Anaplasia and drug selection-independent overexpression of the multidrug resistance gene, MDR1, in Wilms' tumor.

One reason for the failure of chemotherapy is the overexpression of the multidrug resistance gene, MDR1. The product of this gene is the multidrug transporter P-glycoprotein, an ATP-dependent pump that extrudes drugs from the cytoplasm. Some tumors inherently express P-glycoprotein, whereas others acquire the ability to do so after exposure to certain chemotherapeutic agents, often by the mechanism of gene amplification.

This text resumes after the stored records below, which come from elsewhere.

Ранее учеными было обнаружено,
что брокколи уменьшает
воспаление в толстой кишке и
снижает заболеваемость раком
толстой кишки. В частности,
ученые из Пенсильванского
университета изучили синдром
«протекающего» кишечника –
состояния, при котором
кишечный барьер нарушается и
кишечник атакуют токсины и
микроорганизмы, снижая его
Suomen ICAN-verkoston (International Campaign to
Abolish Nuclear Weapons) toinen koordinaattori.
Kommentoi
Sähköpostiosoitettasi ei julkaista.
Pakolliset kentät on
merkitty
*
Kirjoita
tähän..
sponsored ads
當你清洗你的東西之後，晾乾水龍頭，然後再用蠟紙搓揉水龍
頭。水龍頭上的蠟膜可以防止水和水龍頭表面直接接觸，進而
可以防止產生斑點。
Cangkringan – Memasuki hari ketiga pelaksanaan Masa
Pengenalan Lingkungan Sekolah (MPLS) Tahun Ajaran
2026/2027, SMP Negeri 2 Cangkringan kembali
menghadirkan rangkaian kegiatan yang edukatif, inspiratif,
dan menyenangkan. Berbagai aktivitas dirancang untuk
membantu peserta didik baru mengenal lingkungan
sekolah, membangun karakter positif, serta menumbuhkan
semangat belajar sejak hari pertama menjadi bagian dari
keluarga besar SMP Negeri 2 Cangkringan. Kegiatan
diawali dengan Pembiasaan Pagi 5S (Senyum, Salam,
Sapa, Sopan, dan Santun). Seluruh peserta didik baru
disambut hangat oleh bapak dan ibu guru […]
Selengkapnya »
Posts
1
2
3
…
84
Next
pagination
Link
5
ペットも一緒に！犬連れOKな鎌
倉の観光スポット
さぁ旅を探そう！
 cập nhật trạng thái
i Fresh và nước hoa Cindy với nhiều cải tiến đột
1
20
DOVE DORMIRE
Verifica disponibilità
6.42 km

Classical Wilms' tumors (nephroblastoma) typically respond to therapy and have a good prognosis. On the contrary, anaplastic Wilms' tumors are generally refractory to chemotherapy. These anaplastic variants are rare (4.5% of all Wilms' tumors reported in the United States), aggressive, and often fatal forms of tumor, which are commonly thought to result from the progression of classical Wilms' tumors. To investigate the basis for this differential response to therapy, we examined a number of classical and anaplastic Wilms' tumors for the expression of the MDR1 gene by immunohistochemical and mRNA analysis. Classical Wilms' tumors consistently did not express P-glycoprotein except in areas of tubular differentiation, as in normal kidney. Similarly, two of three anaplastic tumors failed to show P-glycoprotein expression. In contrast, cultured cells derived from a third anaplastic tumor, W4, exhibited strong P-glycoprotein expression and were drug resistant in vitro. Southern analysis revealed that W4 cells contained a single copy of the MDR1 gene per haploid genome similar to normal cells, demonstrating that the overexpression of MDR1 was not caused by gene amplification. Transcriptional activation of the MDR1 gene would be in keeping with the concept that p53 might act as a transcriptional repressor of the MDR1 gene.